### Assignment
Write out the lines of the records from the line with "Katalyst set for exciting" up to and including the line with "Katalyst goes one better?", reproducing each one unchanged.

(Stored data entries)
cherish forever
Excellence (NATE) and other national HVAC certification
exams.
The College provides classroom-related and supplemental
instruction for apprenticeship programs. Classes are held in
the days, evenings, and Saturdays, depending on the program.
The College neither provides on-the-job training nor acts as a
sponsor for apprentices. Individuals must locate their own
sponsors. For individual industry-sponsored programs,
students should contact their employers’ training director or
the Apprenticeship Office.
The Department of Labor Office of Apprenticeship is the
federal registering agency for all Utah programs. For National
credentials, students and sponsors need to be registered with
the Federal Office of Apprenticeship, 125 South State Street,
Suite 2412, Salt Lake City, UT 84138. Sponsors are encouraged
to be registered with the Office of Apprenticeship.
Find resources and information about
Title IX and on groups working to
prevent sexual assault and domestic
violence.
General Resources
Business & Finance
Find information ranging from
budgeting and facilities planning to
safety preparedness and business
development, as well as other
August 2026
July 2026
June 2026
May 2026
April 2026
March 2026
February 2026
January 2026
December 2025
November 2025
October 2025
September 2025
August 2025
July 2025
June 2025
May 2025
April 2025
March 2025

...

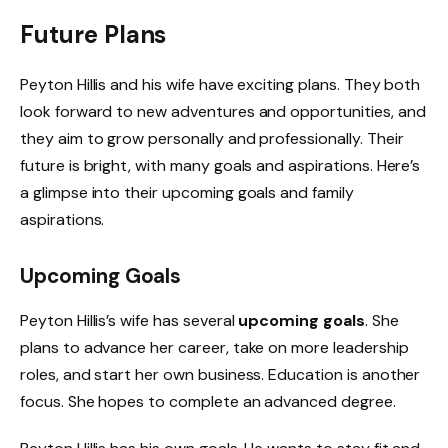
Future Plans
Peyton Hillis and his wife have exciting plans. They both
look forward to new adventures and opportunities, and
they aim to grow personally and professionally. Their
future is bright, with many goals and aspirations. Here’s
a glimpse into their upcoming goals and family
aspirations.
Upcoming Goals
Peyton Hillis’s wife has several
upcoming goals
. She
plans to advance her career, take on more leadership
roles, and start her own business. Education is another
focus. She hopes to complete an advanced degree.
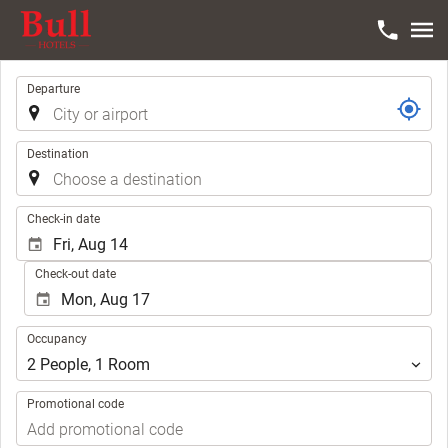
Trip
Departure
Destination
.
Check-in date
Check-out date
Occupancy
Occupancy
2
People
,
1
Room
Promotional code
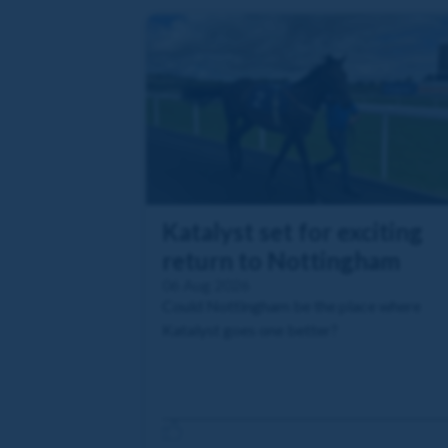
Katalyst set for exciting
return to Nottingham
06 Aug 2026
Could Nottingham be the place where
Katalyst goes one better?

### Result of this task
Katalyst set for exciting
return to Nottingham
06 Aug 2026
Could Nottingham be the place where
Katalyst goes one better?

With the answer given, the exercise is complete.